Assignment:
Reproduce exactly, with no pictures, each line from the opening of the material down through the line containing "The IRT program’s".
###
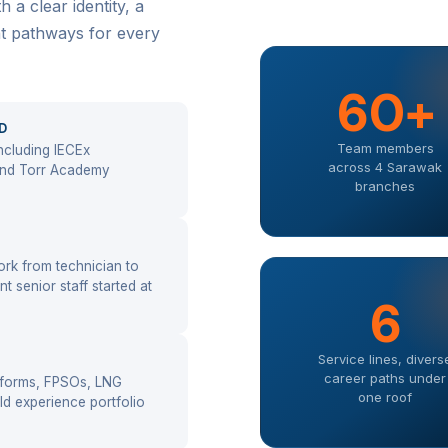
a clear identity, a
nt pathways for every
60+
D
Team members
ncluding IECEx
across 4 Sarawak
 and Torr Academy
branches
rk from technician to
t senior staff started at
6
Service lines, divers
career paths under
atforms, FPSOs, LNG
one roof
eld experience portfolio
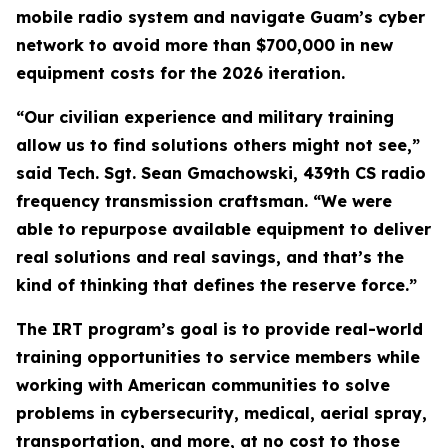
mobile radio system and navigate Guam’s cyber
network to avoid more than $700,000 in new
equipment costs for the 2026 iteration.
“Our civilian experience and military training
allow us to find solutions others might not see,”
said Tech. Sgt. Sean Gmachowski, 439th CS radio
frequency transmission craftsman. “We were
able to repurpose available equipment to deliver
real solutions and real savings, and that’s the
kind of thinking that defines the reserve force.”
The IRT program’s goal is to provide real-world
training opportunities to service members while
working with American communities to solve
problems in cybersecurity, medical, aerial spray,
transportation, and more, at no cost to those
###
Solution for this exercise:
a clear identity, a
nt pathways for every
60+
D
Team members
ncluding IECEx
across 4 Sarawak
 and Torr Academy
branches
rk from technician to
t senior staff started at
6
Service lines, divers
career paths under
atforms, FPSOs, LNG
one roof
eld experience portfolio
mobile radio system and navigate Guam’s cyber
network to avoid more than $700,000 in new
equipment costs for the 2026 iteration.
“Our civilian experience and military training
allow us to find solutions others might not see,”
said Tech. Sgt. Sean Gmachowski, 439th CS radio
frequency transmission craftsman. “We were
able to repurpose available equipment to deliver
real solutions and real savings, and that’s the
kind of thinking that defines the reserve force.”
The IRT program’s goal is to provide real-world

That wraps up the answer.